– Потому и не рожаешь?
– Наверное…
– Нет, надо тебя все-таки за Петьку выдать! – решительно заявила мама. – Я, блин, костьми лягу – или чем я там лечь могу, костьми-то я, получается, уже легла… Неважно! Заклинаю! – торжественно воскликнула она (я про себя поморщилась: хорошо хоть никто кроме меня ее не слышит, клиника же натуральная, дурдом). – Заклинаю! Не уйду на тот свет, пока замуж тебя не выдам! Да будет так! – она в восторге прикрыла глаза и сложила из пальцев какую-то дулю. Я только вздохнула.
***
«Выспалась, наконец-то выспалась», – подумала я, открыв глаза наутро. В квартире стояла тишина, ее нарушало лишь урчание трактора. Я скосила глаза. Не трактор, Линда, мамина кошка, пришла напомнить, что пора вставать, кормить Ее Королевское Высочество. Я перевела взгляд дальше. В ногах лежат Ричард, кот. Он молчал, полностью уступив Линде право вести со мной переговоры.

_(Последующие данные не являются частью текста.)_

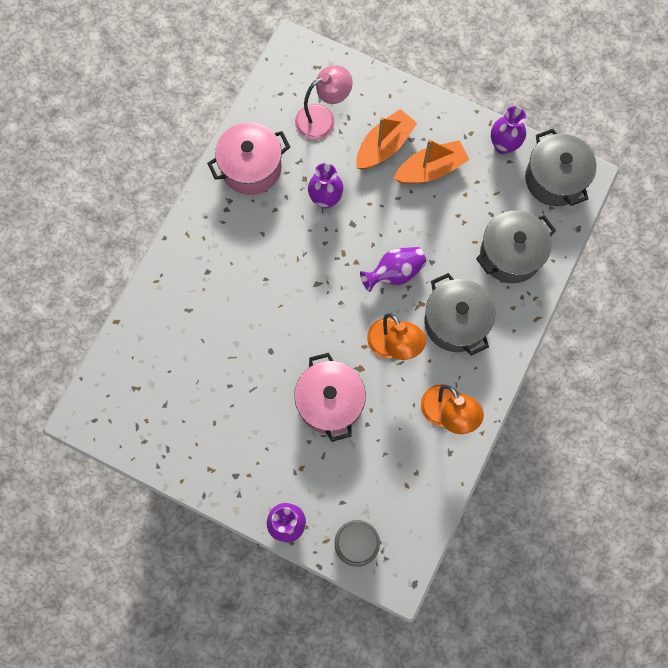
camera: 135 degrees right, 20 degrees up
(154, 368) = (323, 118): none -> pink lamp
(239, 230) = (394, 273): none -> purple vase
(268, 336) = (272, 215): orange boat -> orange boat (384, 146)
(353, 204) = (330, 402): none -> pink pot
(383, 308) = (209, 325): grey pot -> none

– Ну привет, – погладила я Линду. Она выгнулась дугой, разгладила об мою руку пышные усы. – И тебе привет, – дотянулась я до Ричарда. Он по-прежнему молчал, но, когда я спустила ноги с кровати, оделась и пошла на кухню, кот коротко одобрительно мяукнул и отправился за мной следом. Линда возглавляла нашу процессию.

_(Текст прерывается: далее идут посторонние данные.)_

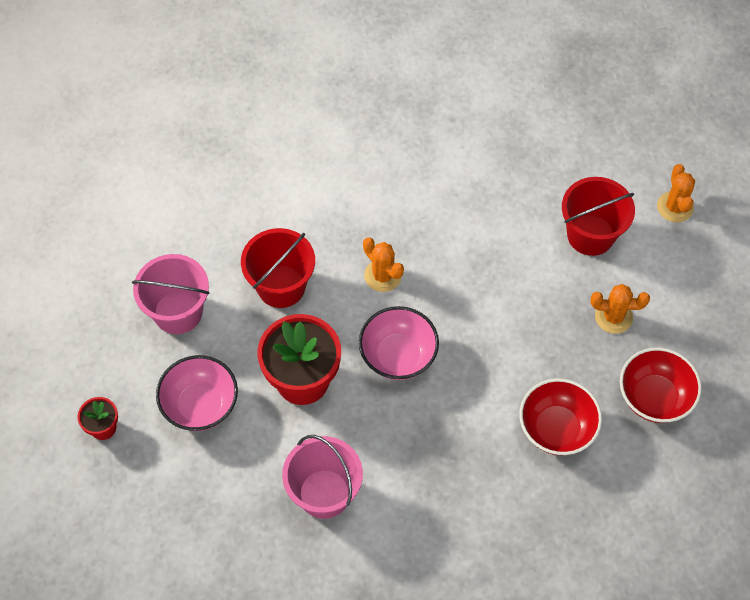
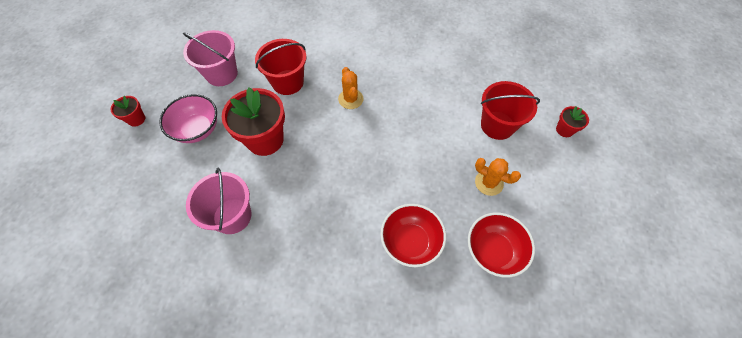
camera: 25 degrees right, 0 degrees up
(398, 356) = (332, 149): pink bowl -> none
(675, 207) = (564, 130): orange cactus -> red flower pot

На кухне все было так, как будто ничего и не было: ни двух лет моей жизни вдали от дома, ни вчерашних похорон. Накануне я не успела осмотреться как следует. Приехала утром, а церемония прощания была уже днем, так что даже рюкзак пришлось бросить, не открывая. Потом поминки, проводы, мытье посуды, разбор еды, прощальные разговоры с засидевшимися гостями, сон. И только после того, как я наконец огляделась, меня настигло ощущение полного дежавю: так уже было…
Да, так действительно уже было, потому что здесь почти ничего не поменялось. Стол заставлен баночками, пакетиками, коробочками, кулечками, завален чеками и газетами, так что тарелку поставить некуда. Меня всегда поражала эта мамина потребность так загромоздить стол, что есть за ним было реально невозможно. А потом я с удивлением обнаружила, что мой собственный кухонный стол, московский, превращается в такую же свалку; генетика, черт бы ее взял. Я включила чайник, взяла кружку, повернулась и вскрикнула. В дверном проеме стояла моя старшая сестра, Таня.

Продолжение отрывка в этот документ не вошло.